Wir werden zu vier Tätigkeiten ermahnt: erbauen, beten, erhalten, erwarten. Ja, hier können sich alle beteiligen. Es gibt auf der ganzen Welt keinen einzigen Christen, der nicht einen oder alle diese Punkte verwirklichen könnte. Wir können uns selbst erbauen in unserem allerheiligsten Glauben, wir können im Heiligen Geist beten, wir können uns in der Liebe Gottes erhalten. Und während wir dies tun, dürfen wir die Barmherzigkeit unseres Herrn Jesus Christus erwarten.

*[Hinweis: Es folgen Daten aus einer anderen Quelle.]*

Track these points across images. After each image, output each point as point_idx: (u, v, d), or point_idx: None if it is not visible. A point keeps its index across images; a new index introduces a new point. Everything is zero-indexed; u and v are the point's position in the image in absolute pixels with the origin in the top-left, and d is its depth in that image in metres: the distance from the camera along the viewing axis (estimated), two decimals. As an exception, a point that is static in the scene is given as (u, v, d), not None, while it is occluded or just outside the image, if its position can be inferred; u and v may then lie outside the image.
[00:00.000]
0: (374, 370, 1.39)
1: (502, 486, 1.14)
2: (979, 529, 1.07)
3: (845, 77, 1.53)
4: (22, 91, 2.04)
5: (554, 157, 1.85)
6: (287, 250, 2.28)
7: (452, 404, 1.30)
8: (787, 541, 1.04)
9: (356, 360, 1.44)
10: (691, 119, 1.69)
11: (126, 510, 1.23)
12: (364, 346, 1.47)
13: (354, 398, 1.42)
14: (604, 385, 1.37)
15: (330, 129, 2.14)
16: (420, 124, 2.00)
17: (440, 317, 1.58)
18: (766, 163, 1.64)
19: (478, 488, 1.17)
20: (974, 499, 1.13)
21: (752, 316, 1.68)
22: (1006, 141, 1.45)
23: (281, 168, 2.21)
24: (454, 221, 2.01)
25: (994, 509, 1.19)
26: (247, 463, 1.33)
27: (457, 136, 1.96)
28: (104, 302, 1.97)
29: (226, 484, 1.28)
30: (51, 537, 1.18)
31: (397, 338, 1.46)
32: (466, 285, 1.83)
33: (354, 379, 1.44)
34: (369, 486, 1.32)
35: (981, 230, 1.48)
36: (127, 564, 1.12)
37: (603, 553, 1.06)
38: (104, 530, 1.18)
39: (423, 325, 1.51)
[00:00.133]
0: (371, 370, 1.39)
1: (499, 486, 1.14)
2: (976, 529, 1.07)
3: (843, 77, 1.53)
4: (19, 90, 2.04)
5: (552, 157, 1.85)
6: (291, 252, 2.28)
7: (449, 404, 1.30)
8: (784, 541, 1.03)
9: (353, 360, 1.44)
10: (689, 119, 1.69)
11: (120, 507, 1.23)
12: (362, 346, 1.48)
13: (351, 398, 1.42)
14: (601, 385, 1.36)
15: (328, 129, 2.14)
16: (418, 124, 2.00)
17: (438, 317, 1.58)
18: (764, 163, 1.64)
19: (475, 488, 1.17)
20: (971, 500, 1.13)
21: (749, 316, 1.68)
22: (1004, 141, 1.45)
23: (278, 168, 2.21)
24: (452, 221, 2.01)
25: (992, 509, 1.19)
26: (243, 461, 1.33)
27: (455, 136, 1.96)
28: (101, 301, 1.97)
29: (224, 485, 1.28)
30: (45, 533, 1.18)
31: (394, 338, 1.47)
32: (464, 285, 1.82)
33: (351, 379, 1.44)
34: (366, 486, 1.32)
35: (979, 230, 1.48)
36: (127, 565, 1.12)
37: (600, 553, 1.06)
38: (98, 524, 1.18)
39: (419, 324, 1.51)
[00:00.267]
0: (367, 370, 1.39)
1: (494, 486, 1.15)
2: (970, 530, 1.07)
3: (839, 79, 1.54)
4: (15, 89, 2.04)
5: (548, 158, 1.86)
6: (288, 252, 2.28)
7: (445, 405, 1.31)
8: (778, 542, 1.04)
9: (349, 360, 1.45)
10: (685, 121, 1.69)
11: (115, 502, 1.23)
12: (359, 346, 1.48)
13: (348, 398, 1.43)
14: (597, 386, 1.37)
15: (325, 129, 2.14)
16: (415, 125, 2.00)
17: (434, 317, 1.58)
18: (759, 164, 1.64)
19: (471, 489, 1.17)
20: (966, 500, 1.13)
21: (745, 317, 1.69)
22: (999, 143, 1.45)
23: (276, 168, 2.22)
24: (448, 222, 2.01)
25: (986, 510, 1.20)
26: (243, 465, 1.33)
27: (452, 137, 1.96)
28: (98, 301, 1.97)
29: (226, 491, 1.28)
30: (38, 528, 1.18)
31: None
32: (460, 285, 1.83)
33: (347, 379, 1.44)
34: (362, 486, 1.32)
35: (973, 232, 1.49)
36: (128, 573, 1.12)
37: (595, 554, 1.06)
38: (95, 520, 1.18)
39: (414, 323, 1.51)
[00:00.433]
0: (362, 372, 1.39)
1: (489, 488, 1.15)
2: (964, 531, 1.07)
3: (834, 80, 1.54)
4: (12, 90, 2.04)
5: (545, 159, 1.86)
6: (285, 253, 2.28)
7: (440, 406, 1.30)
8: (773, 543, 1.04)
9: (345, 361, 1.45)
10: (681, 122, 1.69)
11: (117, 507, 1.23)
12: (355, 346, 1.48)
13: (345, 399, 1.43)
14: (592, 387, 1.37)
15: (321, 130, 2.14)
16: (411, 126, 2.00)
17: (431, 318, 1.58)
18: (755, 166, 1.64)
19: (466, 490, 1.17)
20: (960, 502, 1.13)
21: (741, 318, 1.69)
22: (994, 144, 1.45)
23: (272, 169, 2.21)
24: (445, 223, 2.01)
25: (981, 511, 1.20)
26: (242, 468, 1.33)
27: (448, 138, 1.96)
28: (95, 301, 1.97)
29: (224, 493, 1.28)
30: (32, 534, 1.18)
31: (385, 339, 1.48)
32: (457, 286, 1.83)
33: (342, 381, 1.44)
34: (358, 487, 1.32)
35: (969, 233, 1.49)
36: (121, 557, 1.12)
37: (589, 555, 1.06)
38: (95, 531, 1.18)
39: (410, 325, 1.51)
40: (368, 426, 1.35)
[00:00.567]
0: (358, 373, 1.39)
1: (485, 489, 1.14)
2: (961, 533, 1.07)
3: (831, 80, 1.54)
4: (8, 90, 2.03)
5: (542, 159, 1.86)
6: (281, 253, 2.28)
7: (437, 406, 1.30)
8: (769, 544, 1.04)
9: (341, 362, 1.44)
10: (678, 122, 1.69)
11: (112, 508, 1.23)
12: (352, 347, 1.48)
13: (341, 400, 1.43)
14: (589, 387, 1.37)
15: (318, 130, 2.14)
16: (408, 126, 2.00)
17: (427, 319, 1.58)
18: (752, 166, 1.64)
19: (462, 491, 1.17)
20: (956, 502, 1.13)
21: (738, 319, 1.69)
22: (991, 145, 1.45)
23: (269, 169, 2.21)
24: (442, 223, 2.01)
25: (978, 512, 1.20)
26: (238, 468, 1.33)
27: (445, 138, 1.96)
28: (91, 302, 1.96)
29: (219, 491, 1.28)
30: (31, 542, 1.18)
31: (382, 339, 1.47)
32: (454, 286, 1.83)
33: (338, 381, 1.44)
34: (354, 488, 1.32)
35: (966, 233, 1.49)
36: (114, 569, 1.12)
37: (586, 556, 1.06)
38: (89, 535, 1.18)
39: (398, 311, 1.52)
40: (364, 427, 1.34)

Wer sind diese Geliebten? Auf wen trifft diese Bezeichnung zu? Auf alle, die durch den Glauben an Christus in diese Stellung vor Gott gebracht worden sind.

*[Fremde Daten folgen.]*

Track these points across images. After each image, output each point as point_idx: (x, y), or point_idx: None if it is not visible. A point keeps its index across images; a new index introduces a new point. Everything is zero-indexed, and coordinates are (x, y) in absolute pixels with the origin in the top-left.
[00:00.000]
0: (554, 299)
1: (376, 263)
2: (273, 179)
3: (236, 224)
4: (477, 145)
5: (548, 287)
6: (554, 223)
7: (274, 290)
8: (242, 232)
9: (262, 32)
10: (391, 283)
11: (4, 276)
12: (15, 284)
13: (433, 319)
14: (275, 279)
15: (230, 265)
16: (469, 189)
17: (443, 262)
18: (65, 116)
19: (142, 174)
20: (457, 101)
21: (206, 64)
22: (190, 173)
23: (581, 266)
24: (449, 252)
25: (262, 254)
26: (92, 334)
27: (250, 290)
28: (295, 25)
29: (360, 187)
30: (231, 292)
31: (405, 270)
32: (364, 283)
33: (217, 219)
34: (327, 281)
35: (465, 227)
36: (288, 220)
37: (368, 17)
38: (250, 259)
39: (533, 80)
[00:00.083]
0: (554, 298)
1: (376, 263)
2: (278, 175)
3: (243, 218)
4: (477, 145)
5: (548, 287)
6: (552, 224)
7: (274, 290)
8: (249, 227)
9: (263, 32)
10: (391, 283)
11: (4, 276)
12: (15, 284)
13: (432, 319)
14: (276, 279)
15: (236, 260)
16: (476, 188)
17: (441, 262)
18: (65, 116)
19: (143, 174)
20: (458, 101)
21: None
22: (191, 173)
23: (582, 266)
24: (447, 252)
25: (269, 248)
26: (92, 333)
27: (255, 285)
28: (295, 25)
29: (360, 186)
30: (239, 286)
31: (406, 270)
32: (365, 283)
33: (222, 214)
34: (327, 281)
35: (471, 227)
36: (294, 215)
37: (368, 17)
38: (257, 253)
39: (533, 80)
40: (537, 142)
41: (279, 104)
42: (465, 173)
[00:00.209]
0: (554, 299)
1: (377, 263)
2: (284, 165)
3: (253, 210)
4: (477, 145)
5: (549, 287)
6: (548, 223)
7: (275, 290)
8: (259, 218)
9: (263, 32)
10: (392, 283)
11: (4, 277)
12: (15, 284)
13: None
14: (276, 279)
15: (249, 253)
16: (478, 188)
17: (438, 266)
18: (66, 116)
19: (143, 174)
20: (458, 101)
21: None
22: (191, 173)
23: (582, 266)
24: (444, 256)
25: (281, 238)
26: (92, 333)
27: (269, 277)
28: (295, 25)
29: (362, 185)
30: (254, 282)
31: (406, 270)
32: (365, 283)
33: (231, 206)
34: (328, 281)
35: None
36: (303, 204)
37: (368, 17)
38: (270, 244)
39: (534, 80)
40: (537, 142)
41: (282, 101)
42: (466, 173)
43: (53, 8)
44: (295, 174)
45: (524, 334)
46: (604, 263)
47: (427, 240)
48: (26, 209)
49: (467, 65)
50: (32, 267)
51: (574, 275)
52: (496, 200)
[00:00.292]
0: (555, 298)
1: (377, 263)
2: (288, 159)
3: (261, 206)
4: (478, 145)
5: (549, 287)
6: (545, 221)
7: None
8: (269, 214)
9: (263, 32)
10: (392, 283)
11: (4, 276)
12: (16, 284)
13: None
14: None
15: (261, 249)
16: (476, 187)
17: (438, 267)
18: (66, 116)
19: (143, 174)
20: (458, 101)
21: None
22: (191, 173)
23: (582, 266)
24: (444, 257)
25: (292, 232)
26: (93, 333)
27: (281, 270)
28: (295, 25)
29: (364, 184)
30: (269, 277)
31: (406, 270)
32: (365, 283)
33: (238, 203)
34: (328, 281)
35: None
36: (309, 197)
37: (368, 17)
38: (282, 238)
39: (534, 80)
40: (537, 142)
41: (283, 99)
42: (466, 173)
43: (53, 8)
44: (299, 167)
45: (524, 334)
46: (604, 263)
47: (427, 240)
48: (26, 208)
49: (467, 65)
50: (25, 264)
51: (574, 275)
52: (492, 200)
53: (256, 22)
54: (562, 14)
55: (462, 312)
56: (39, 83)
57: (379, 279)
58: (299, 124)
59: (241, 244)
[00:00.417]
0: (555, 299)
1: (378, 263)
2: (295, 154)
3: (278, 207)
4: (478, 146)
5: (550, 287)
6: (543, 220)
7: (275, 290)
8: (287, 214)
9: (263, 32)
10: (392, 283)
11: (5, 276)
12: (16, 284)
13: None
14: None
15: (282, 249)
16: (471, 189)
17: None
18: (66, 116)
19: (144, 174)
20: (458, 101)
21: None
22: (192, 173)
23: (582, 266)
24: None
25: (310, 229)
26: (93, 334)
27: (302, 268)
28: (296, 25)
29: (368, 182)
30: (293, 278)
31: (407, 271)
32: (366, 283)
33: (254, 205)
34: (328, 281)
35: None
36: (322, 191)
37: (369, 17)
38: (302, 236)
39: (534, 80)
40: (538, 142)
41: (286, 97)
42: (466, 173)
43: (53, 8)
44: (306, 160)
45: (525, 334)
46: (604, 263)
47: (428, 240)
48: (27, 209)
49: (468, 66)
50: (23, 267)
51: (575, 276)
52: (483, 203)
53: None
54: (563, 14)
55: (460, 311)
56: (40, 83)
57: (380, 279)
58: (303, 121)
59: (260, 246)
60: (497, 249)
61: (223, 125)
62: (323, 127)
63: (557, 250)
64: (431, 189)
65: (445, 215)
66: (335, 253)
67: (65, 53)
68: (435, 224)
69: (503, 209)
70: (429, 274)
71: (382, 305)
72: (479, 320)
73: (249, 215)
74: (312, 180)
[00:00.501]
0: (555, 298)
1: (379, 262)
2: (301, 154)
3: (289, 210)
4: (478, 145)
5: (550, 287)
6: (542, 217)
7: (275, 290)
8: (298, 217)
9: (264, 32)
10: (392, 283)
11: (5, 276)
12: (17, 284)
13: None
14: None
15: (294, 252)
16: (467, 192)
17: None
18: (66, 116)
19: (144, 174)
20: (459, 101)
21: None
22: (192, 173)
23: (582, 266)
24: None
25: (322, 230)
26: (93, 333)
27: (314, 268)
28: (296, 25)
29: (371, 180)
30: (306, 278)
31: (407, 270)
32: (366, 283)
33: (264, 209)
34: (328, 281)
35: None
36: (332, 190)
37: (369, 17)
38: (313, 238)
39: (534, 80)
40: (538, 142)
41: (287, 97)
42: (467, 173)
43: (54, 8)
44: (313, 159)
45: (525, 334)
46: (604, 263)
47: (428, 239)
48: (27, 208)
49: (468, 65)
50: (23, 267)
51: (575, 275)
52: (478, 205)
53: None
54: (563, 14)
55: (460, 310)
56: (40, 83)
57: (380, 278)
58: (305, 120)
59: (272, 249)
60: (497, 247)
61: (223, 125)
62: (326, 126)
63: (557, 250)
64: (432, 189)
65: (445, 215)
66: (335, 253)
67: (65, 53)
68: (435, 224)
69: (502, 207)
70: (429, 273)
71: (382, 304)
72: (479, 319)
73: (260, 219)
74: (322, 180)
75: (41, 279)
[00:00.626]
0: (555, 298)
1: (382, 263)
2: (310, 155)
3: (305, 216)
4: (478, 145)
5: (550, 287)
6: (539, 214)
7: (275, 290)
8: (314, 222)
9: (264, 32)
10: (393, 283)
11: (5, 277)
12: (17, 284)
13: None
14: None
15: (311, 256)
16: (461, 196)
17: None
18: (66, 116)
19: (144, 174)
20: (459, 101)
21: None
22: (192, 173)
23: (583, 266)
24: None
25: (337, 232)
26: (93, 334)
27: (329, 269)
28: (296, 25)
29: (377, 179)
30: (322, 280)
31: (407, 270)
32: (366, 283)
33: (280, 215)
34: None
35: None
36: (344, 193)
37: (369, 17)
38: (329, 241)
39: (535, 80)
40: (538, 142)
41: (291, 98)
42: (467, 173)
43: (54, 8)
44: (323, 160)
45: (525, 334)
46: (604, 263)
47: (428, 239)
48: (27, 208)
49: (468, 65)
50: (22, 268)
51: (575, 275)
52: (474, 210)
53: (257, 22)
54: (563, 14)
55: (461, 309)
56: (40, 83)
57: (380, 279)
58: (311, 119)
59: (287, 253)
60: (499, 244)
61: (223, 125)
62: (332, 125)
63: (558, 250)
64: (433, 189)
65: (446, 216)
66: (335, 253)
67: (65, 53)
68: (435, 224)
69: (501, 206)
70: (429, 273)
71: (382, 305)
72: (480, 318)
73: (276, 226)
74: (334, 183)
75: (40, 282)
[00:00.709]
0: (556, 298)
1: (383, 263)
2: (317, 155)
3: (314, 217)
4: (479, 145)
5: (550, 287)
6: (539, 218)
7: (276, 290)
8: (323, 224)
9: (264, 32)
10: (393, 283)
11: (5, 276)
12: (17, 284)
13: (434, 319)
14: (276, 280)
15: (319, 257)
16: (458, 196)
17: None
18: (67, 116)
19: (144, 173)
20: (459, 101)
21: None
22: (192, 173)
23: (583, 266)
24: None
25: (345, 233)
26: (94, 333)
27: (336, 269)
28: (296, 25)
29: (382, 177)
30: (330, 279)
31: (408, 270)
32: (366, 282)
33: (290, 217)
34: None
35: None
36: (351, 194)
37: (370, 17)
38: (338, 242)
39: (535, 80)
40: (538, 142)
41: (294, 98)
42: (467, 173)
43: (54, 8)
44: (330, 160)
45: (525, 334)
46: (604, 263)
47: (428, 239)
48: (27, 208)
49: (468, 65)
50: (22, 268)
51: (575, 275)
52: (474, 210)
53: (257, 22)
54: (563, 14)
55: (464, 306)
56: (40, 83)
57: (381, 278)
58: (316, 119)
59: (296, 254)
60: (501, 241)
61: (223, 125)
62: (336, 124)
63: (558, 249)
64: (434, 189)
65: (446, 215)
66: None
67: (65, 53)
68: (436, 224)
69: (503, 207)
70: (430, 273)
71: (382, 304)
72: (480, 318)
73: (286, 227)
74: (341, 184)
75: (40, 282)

Die Verantwortung der treuen Gläubigen endet an dieser Stelle noch nicht. Sie sollen nicht nur an sich denken, sondern bereit sein, anderen zu helfen. «Die einen, die streiten, weist zurecht, die anderen aber rettet mit Furcht, sie aus dem Feuer reissend, indem ihr auch das vom Fleisch befleckte Kleid hasst.» Wer sind die einen, und wer die anderen? Da und dort gibt es kostbare Seelen, die in der Christenheit zerstreut sind. Auf die einen gilt es, voll Mitgefühl zu blicken, andere müssen mit göttlicher Furcht gerettet werden, indem man sorgfältig darauf bedacht ist, nicht selbst in die Unreinheit hineingezogen zu werden.
Es ist ein fataler Fehler zu denken, um Leute aus dem Feuer zu reissen, müsse man mitten ins Feuer gehen. Der beste Weg, um Menschen aus einer bösen Stellung zu befreien, ist, sich selbst völlig aus dieser verkehrten Position herauszuhalten. Wie kann ich jemand aus dem Morast herausziehen? Sicher nicht dadurch, dass ich selbst in den Morast hineingehe, sondern indem ich auf festem Grund stehe, von dem aus ich ihm eine helfende Hand entgegenstrecken kann. Wenn wir Menschen helfen wollen, die im Verderben der Christenheit verstrickt sind, dann müssen wir zuerst selbst eine klare eindeutige Haltung der Absonderung einnehmen. Und dann sollen wir ein Herz haben, das zu allen, die den kostbaren Namen Jesu tragen, von zarter und brennender Liebe überfliesst.
Zum Schluss noch den wunderbaren Lobpreis, mit dem Judas seinen ernsten und gewichtigen Brief schliesst: «Dem aber, der euch ohne Straucheln zu bewahren und vor seiner Herrlichkeit untadelig darzustellen vermag mit Frohlocken, dem alleinigen Gott, unserem Heiland, durch Jesus Christus, unseren Herrn, sei Herrlichkeit, Majestät, Macht und Gewalt vor aller Zeit und jetzt und in alle Ewigkeit! Amen.» Wir finden in diesem Brief sehr viel über «fallen»: Israel ist gefallen, Engel sind gefallen, Städte sind gefallen. Aber Gott sei Dank, gibt es Einen, der uns ohne Straucheln zu bewahren vermag, so dass wir nicht fallen. Seiner heiligen Bewahrung sind wir anvertraut.